Exact copies of all the lines below are needed, without the pictures.

● ● ● ● ●

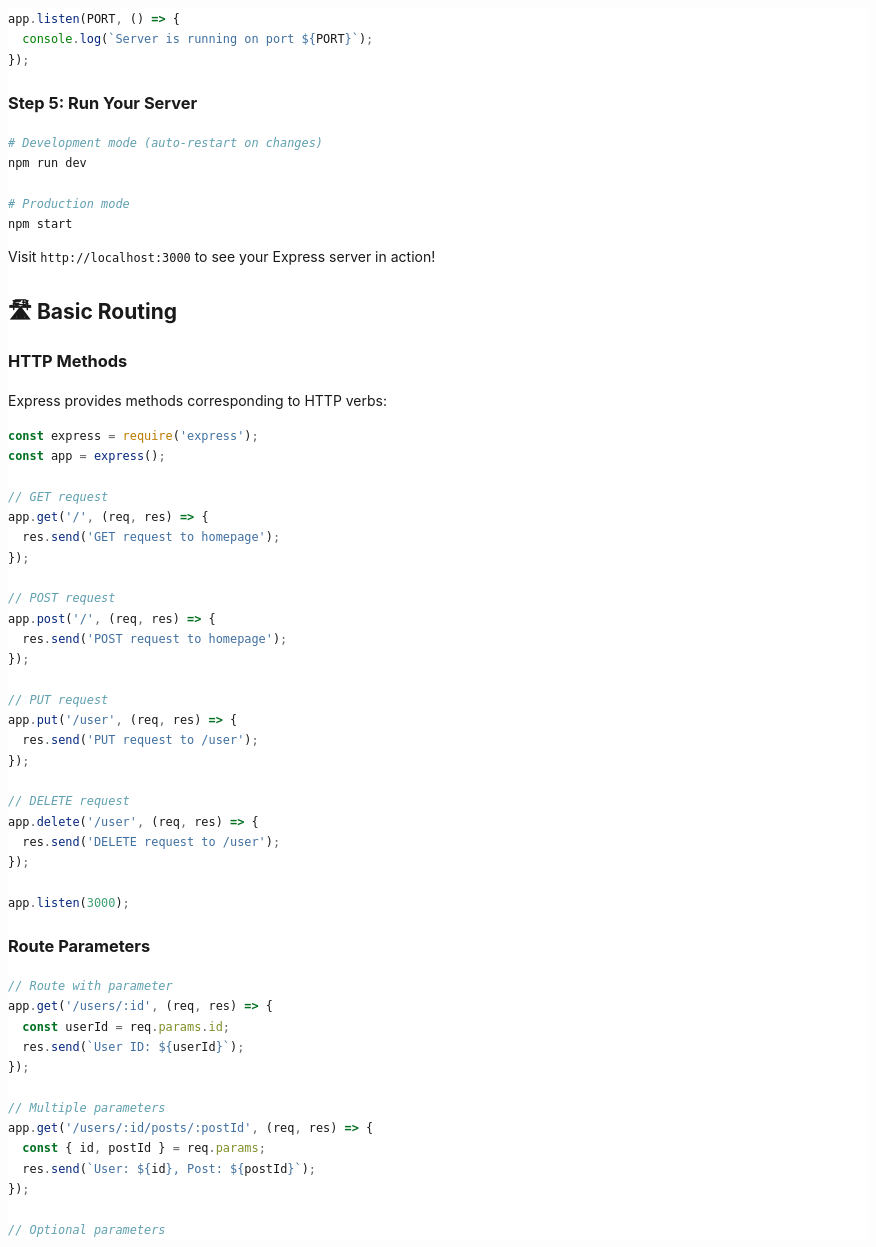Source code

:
 ```javascript
app.listen(PORT, () => {
  console.log(`Server is running on port ${PORT}`);
});
```

### Step 5: Run Your Server
```bash
# Development mode (auto-restart on changes)
npm run dev

# Production mode
npm start
```

Visit `http://localhost:3000` to see your Express server in action!

## 🛣️ Basic Routing

### HTTP Methods
Express provides methods corresponding to HTTP verbs:

```javascript
const express = require('express');
const app = express();

// GET request
app.get('/', (req, res) => {
  res.send('GET request to homepage');
});

// POST request
app.post('/', (req, res) => {
  res.send('POST request to homepage');
});

// PUT request
app.put('/user', (req, res) => {
  res.send('PUT request to /user');
});

// DELETE request
app.delete('/user', (req, res) => {
  res.send('DELETE request to /user');
});

app.listen(3000);
```

### Route Parameters
```javascript
// Route with parameter
app.get('/users/:id', (req, res) => {
  const userId = req.params.id;
  res.send(`User ID: ${userId}`);
});

// Multiple parameters
app.get('/users/:id/posts/:postId', (req, res) => {
  const { id, postId } = req.params;
  res.send(`User: ${id}, Post: ${postId}`);
});

// Optional parameters
```
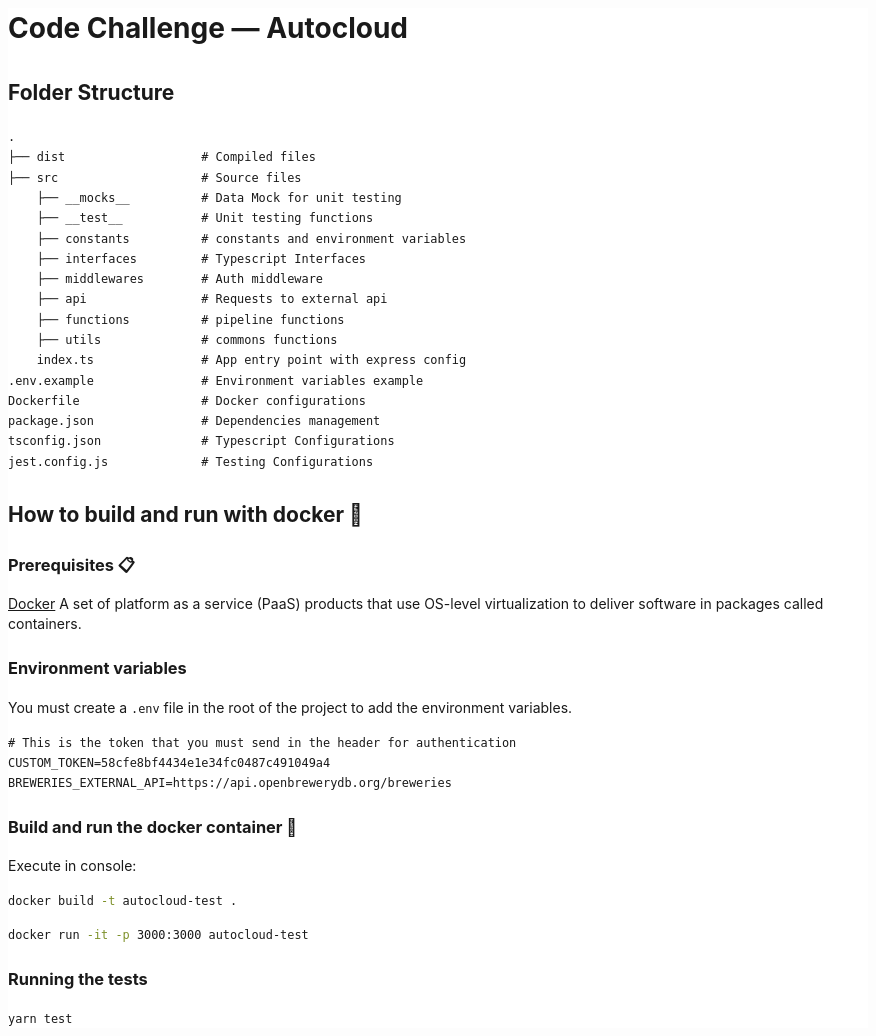 # Code Challenge — Autocloud

## Folder Structure 
    .
    ├── dist                   # Compiled files
    ├── src                    # Source files
        ├── __mocks__          # Data Mock for unit testing
        ├── __test__           # Unit testing functions
        ├── constants          # constants and environment variables
        ├── interfaces         # Typescript Interfaces
        ├── middlewares        # Auth middleware
        ├── api                # Requests to external api
        ├── functions          # pipeline functions
        ├── utils              # commons functions
        index.ts               # App entry point with express config
    .env.example               # Environment variables example
    Dockerfile                 # Docker configurations
    package.json               # Dependencies management
    tsconfig.json              # Typescript Configurations
    jest.config.js             # Testing Configurations


## How to build and run with docker 🚀
### Prerequisites 📋

[Docker](https://www.docker.com/get-started/) A set of platform as a service (PaaS) products that use OS-level virtualization to deliver software in packages called containers.

### Environment variables

You must create a `.env` file in the root of the project to add the environment variables.

```
# This is the token that you must send in the header for authentication
CUSTOM_TOKEN=58cfe8bf4434e1e34fc0487c491049a4
BREWERIES_EXTERNAL_API=https://api.openbrewerydb.org/breweries
```

### Build and run the docker container  🔧

Execute in console:
```sh
docker build -t autocloud-test .
```
```sh
docker run -it -p 3000:3000 autocloud-test
```

### Running the tests

```sh
yarn test
```
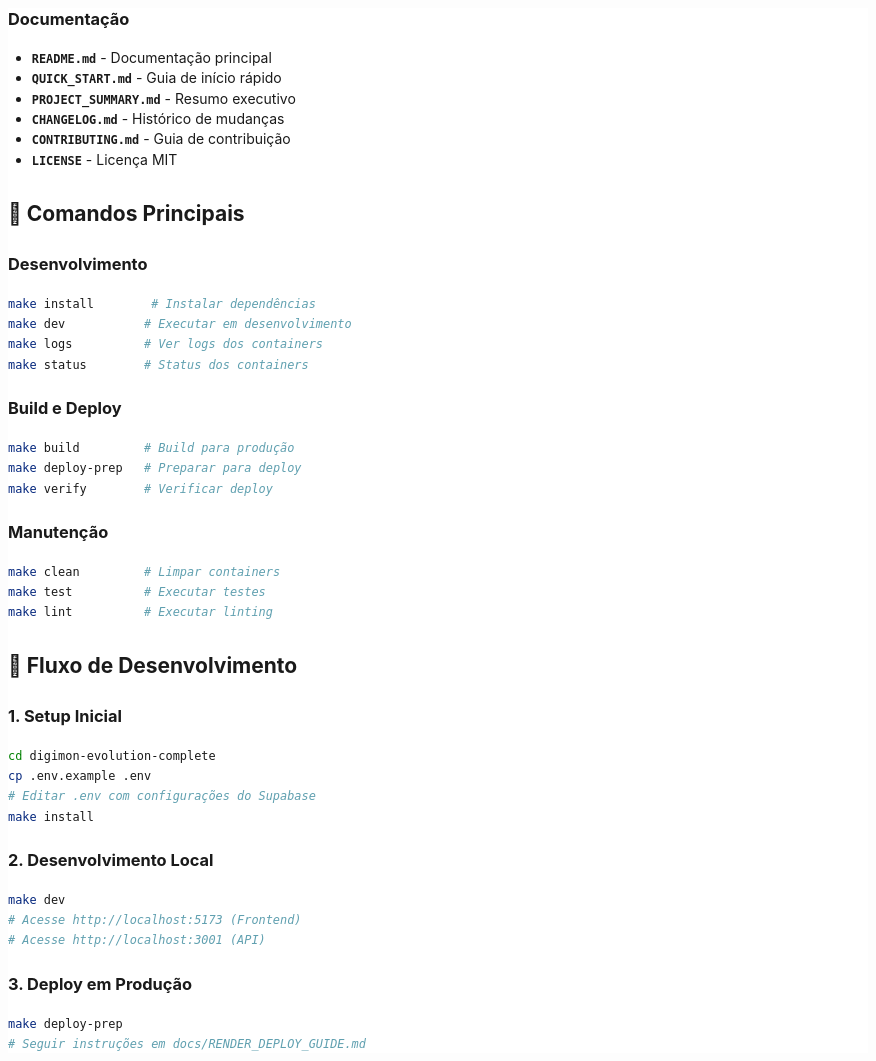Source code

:### Documentação
- **`README.md`** - Documentação principal
- **`QUICK_START.md`** - Guia de início rápido
- **`PROJECT_SUMMARY.md`** - Resumo executivo
- **`CHANGELOG.md`** - Histórico de mudanças
- **`CONTRIBUTING.md`** - Guia de contribuição
- **`LICENSE`** - Licença MIT

## 🎯 Comandos Principais

### Desenvolvimento
```bash
make install        # Instalar dependências
make dev           # Executar em desenvolvimento
make logs          # Ver logs dos containers
make status        # Status dos containers
```

### Build e Deploy
```bash
make build         # Build para produção
make deploy-prep   # Preparar para deploy
make verify        # Verificar deploy
```

### Manutenção
```bash
make clean         # Limpar containers
make test          # Executar testes
make lint          # Executar linting
```

## 🔄 Fluxo de Desenvolvimento

### 1. Setup Inicial
```bash
cd digimon-evolution-complete
cp .env.example .env
# Editar .env com configurações do Supabase
make install
```

### 2. Desenvolvimento Local
```bash
make dev
# Acesse http://localhost:5173 (Frontend)
# Acesse http://localhost:3001 (API)
```

### 3. Deploy em Produção
```bash
make deploy-prep
# Seguir instruções em docs/RENDER_DEPLOY_GUIDE.md
```
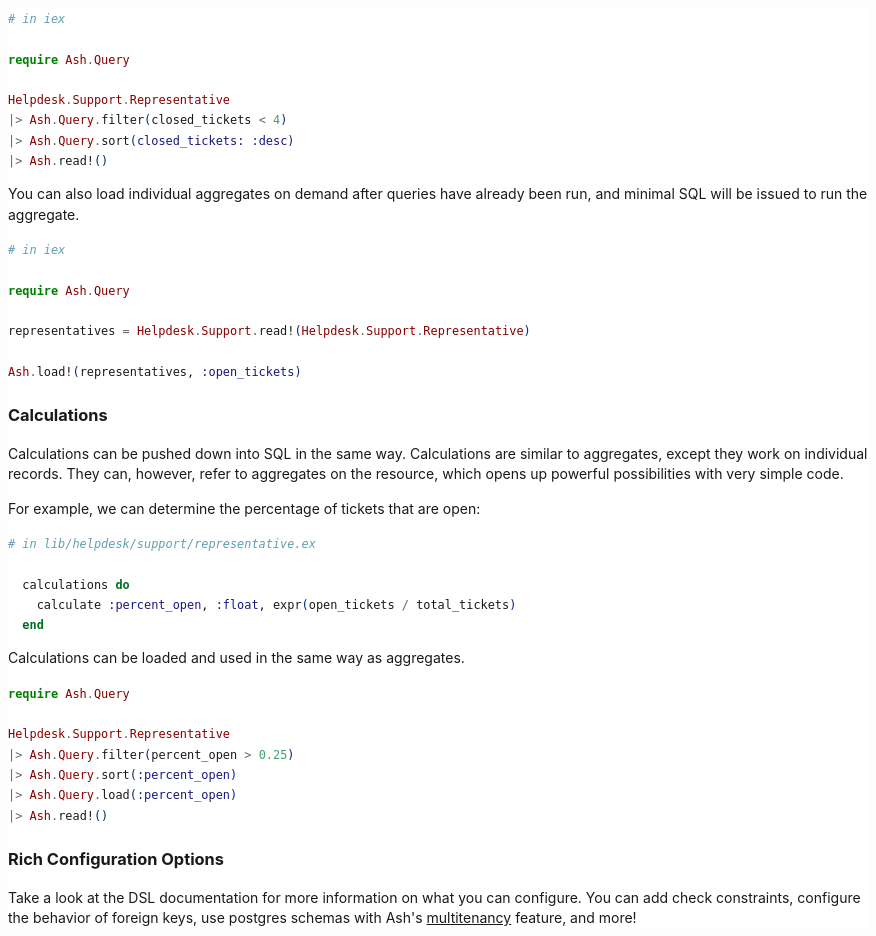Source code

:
 ```elixir
# in iex

require Ash.Query

Helpdesk.Support.Representative
|> Ash.Query.filter(closed_tickets < 4)
|> Ash.Query.sort(closed_tickets: :desc)
|> Ash.read!()
```

You can also load individual aggregates on demand after queries have already been run, and minimal SQL will be issued to run the aggregate.

```elixir
# in iex

require Ash.Query

representatives = Helpdesk.Support.read!(Helpdesk.Support.Representative)

Ash.load!(representatives, :open_tickets)
```

### Calculations

Calculations can be pushed down into SQL in the same way. Calculations are similar to aggregates, except they work on individual records. They can, however, refer to aggregates on the resource, which opens up powerful possibilities with very simple code.

For example, we can determine the percentage of tickets that are open:

```elixir
# in lib/helpdesk/support/representative.ex

  calculations do
    calculate :percent_open, :float, expr(open_tickets / total_tickets)
  end
```

Calculations can be loaded and used in the same way as aggregates.

```elixir
require Ash.Query

Helpdesk.Support.Representative
|> Ash.Query.filter(percent_open > 0.25)
|> Ash.Query.sort(:percent_open)
|> Ash.Query.load(:percent_open)
|> Ash.read!()
```

### Rich Configuration Options

Take a look at the DSL documentation for more information on what you can configure. You can add check constraints, configure the behavior of foreign keys, use postgres schemas with Ash's [multitenancy](https://hexdocs.pm/ash/multitenancy.html) feature, and more!
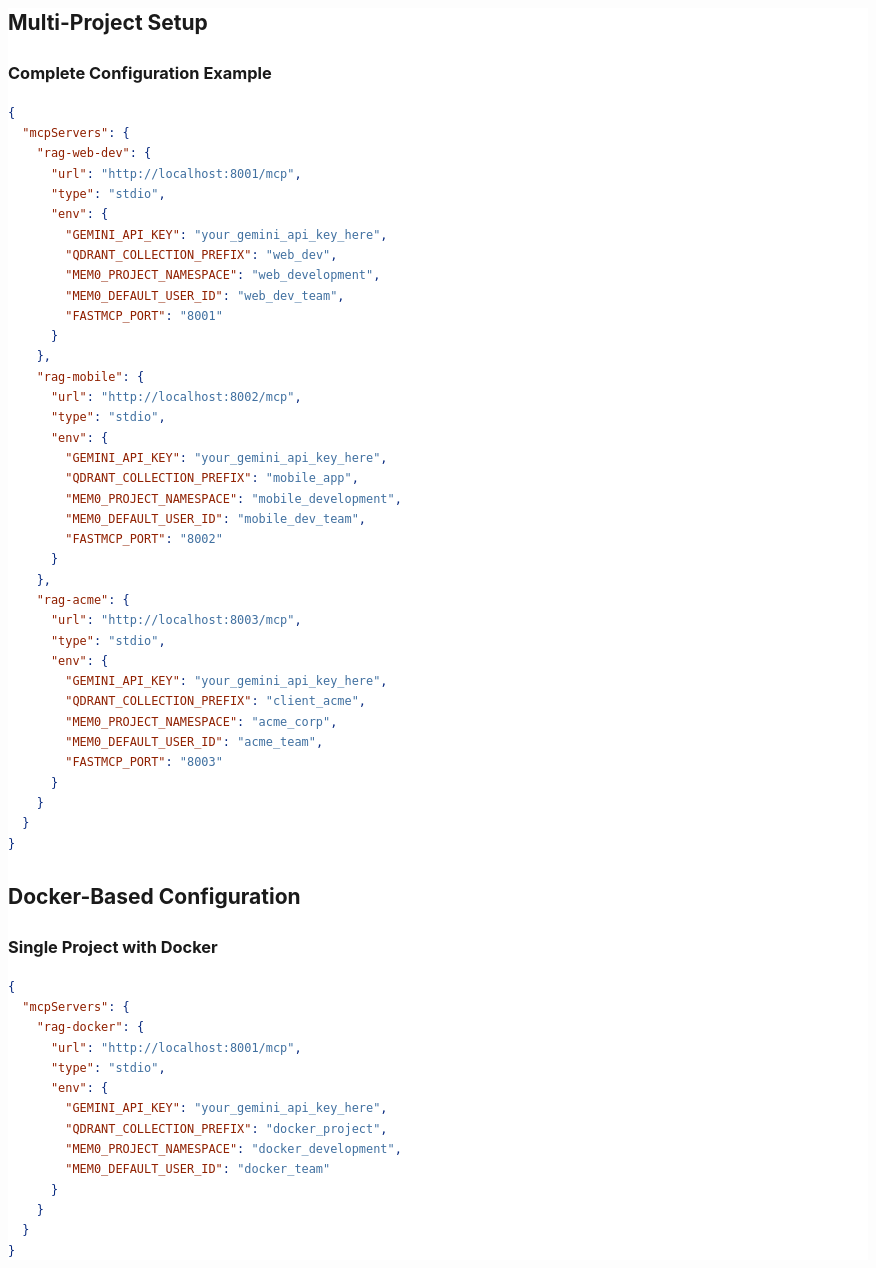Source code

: ## Multi-Project Setup

### Complete Configuration Example

```json
{
  "mcpServers": {
    "rag-web-dev": {
      "url": "http://localhost:8001/mcp",
      "type": "stdio",
      "env": {
        "GEMINI_API_KEY": "your_gemini_api_key_here",
        "QDRANT_COLLECTION_PREFIX": "web_dev",
        "MEM0_PROJECT_NAMESPACE": "web_development",
        "MEM0_DEFAULT_USER_ID": "web_dev_team",
        "FASTMCP_PORT": "8001"
      }
    },
    "rag-mobile": {
      "url": "http://localhost:8002/mcp",
      "type": "stdio",
      "env": {
        "GEMINI_API_KEY": "your_gemini_api_key_here",
        "QDRANT_COLLECTION_PREFIX": "mobile_app",
        "MEM0_PROJECT_NAMESPACE": "mobile_development",
        "MEM0_DEFAULT_USER_ID": "mobile_dev_team",
        "FASTMCP_PORT": "8002"
      }
    },
    "rag-acme": {
      "url": "http://localhost:8003/mcp",
      "type": "stdio",
      "env": {
        "GEMINI_API_KEY": "your_gemini_api_key_here",
        "QDRANT_COLLECTION_PREFIX": "client_acme",
        "MEM0_PROJECT_NAMESPACE": "acme_corp",
        "MEM0_DEFAULT_USER_ID": "acme_team",
        "FASTMCP_PORT": "8003"
      }
    }
  }
}
```

## Docker-Based Configuration

### Single Project with Docker

```json
{
  "mcpServers": {
    "rag-docker": {
      "url": "http://localhost:8001/mcp",
      "type": "stdio",
      "env": {
        "GEMINI_API_KEY": "your_gemini_api_key_here",
        "QDRANT_COLLECTION_PREFIX": "docker_project",
        "MEM0_PROJECT_NAMESPACE": "docker_development",
        "MEM0_DEFAULT_USER_ID": "docker_team"
      }
    }
  }
}
```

● ● ● ● ●

Written solution.
Source code

:
 ```javascript
app.listen(PORT, () => {
  console.log(`Server is running on port ${PORT}`);
});
```

### Step 5: Run Your Server
```bash
# Development mode (auto-restart on changes)
npm run dev

# Production mode
npm start
```

Visit `http://localhost:3000` to see your Express server in action!

## 🛣️ Basic Routing

### HTTP Methods
Express provides methods corresponding to HTTP verbs:

```javascript
const express = require('express');
const app = express();

// GET request
app.get('/', (req, res) => {
  res.send('GET request to homepage');
});

// POST request
app.post('/', (req, res) => {
  res.send('POST request to homepage');
});

// PUT request
app.put('/user', (req, res) => {
  res.send('PUT request to /user');
});

// DELETE request
app.delete('/user', (req, res) => {
  res.send('DELETE request to /user');
});

app.listen(3000);
```

### Route Parameters
```javascript
// Route with parameter
app.get('/users/:id', (req, res) => {
  const userId = req.params.id;
  res.send(`User ID: ${userId}`);
});

// Multiple parameters
app.get('/users/:id/posts/:postId', (req, res) => {
  const { id, postId } = req.params;
  res.send(`User: ${id}, Post: ${postId}`);
});

// Optional parameters
```
 # Code Challenge — Autocloud

## Folder Structure 
    .
    ├── dist                   # Compiled files
    ├── src                    # Source files
        ├── __mocks__          # Data Mock for unit testing
        ├── __test__           # Unit testing functions
        ├── constants          # constants and environment variables
        ├── interfaces         # Typescript Interfaces
        ├── middlewares        # Auth middleware
        ├── api                # Requests to external api
        ├── functions          # pipeline functions
        ├── utils              # commons functions
        index.ts               # App entry point with express config
    .env.example               # Environment variables example
    Dockerfile                 # Docker configurations
    package.json               # Dependencies management
    tsconfig.json              # Typescript Configurations
    jest.config.js             # Testing Configurations


## How to build and run with docker 🚀
### Prerequisites 📋

[Docker](https://www.docker.com/get-started/) A set of platform as a service (PaaS) products that use OS-level virtualization to deliver software in packages called containers.

### Environment variables

You must create a `.env` file in the root of the project to add the environment variables.

```
# This is the token that you must send in the header for authentication
CUSTOM_TOKEN=58cfe8bf4434e1e34fc0487c491049a4
BREWERIES_EXTERNAL_API=https://api.openbrewerydb.org/breweries
```

### Build and run the docker container  🔧

Execute in console:
```sh
docker build -t autocloud-test .
```
```sh
docker run -it -p 3000:3000 autocloud-test
```

### Running the tests

```sh
yarn test
```
Source code

:### Documentação
- **`README.md`** - Documentação principal
- **`QUICK_START.md`** - Guia de início rápido
- **`PROJECT_SUMMARY.md`** - Resumo executivo
- **`CHANGELOG.md`** - Histórico de mudanças
- **`CONTRIBUTING.md`** - Guia de contribuição
- **`LICENSE`** - Licença MIT

## 🎯 Comandos Principais

### Desenvolvimento
```bash
make install        # Instalar dependências
make dev           # Executar em desenvolvimento
make logs          # Ver logs dos containers
make status        # Status dos containers
```

### Build e Deploy
```bash
make build         # Build para produção
make deploy-prep   # Preparar para deploy
make verify        # Verificar deploy
```

### Manutenção
```bash
make clean         # Limpar containers
make test          # Executar testes
make lint          # Executar linting
```

## 🔄 Fluxo de Desenvolvimento

### 1. Setup Inicial
```bash
cd digimon-evolution-complete
cp .env.example .env
# Editar .env com configurações do Supabase
make install
```

### 2. Desenvolvimento Local
```bash
make dev
# Acesse http://localhost:5173 (Frontend)
# Acesse http://localhost:3001 (API)
```

### 3. Deploy em Produção
```bash
make deploy-prep
# Seguir instruções em docs/RENDER_DEPLOY_GUIDE.md
```
Source code

:
 ```elixir
# in iex

require Ash.Query

Helpdesk.Support.Representative
|> Ash.Query.filter(closed_tickets < 4)
|> Ash.Query.sort(closed_tickets: :desc)
|> Ash.read!()
```

You can also load individual aggregates on demand after queries have already been run, and minimal SQL will be issued to run the aggregate.

```elixir
# in iex

require Ash.Query

representatives = Helpdesk.Support.read!(Helpdesk.Support.Representative)

Ash.load!(representatives, :open_tickets)
```

### Calculations

Calculations can be pushed down into SQL in the same way. Calculations are similar to aggregates, except they work on individual records. They can, however, refer to aggregates on the resource, which opens up powerful possibilities with very simple code.

For example, we can determine the percentage of tickets that are open:

```elixir
# in lib/helpdesk/support/representative.ex

  calculations do
    calculate :percent_open, :float, expr(open_tickets / total_tickets)
  end
```

Calculations can be loaded and used in the same way as aggregates.

```elixir
require Ash.Query

Helpdesk.Support.Representative
|> Ash.Query.filter(percent_open > 0.25)
|> Ash.Query.sort(:percent_open)
|> Ash.Query.load(:percent_open)
|> Ash.read!()
```

### Rich Configuration Options

Take a look at the DSL documentation for more information on what you can configure. You can add check constraints, configure the behavior of foreign keys, use postgres schemas with Ash's [multitenancy](https://hexdocs.pm/ash/multitenancy.html) feature, and more!
Source code

: ## Multi-Project Setup

### Complete Configuration Example

```json
{
  "mcpServers": {
    "rag-web-dev": {
      "url": "http://localhost:8001/mcp",
      "type": "stdio",
      "env": {
        "GEMINI_API_KEY": "your_gemini_api_key_here",
        "QDRANT_COLLECTION_PREFIX": "web_dev",
        "MEM0_PROJECT_NAMESPACE": "web_development",
        "MEM0_DEFAULT_USER_ID": "web_dev_team",
        "FASTMCP_PORT": "8001"
      }
    },
    "rag-mobile": {
      "url": "http://localhost:8002/mcp",
      "type": "stdio",
      "env": {
        "GEMINI_API_KEY": "your_gemini_api_key_here",
        "QDRANT_COLLECTION_PREFIX": "mobile_app",
        "MEM0_PROJECT_NAMESPACE": "mobile_development",
        "MEM0_DEFAULT_USER_ID": "mobile_dev_team",
        "FASTMCP_PORT": "8002"
      }
    },
    "rag-acme": {
      "url": "http://localhost:8003/mcp",
      "type": "stdio",
      "env": {
        "GEMINI_API_KEY": "your_gemini_api_key_here",
        "QDRANT_COLLECTION_PREFIX": "client_acme",
        "MEM0_PROJECT_NAMESPACE": "acme_corp",
        "MEM0_DEFAULT_USER_ID": "acme_team",
        "FASTMCP_PORT": "8003"
      }
    }
  }
}
```

## Docker-Based Configuration

### Single Project with Docker

```json
{
  "mcpServers": {
    "rag-docker": {
      "url": "http://localhost:8001/mcp",
      "type": "stdio",
      "env": {
        "GEMINI_API_KEY": "your_gemini_api_key_here",
        "QDRANT_COLLECTION_PREFIX": "docker_project",
        "MEM0_PROJECT_NAMESPACE": "docker_development",
        "MEM0_DEFAULT_USER_ID": "docker_team"
      }
    }
  }
}
```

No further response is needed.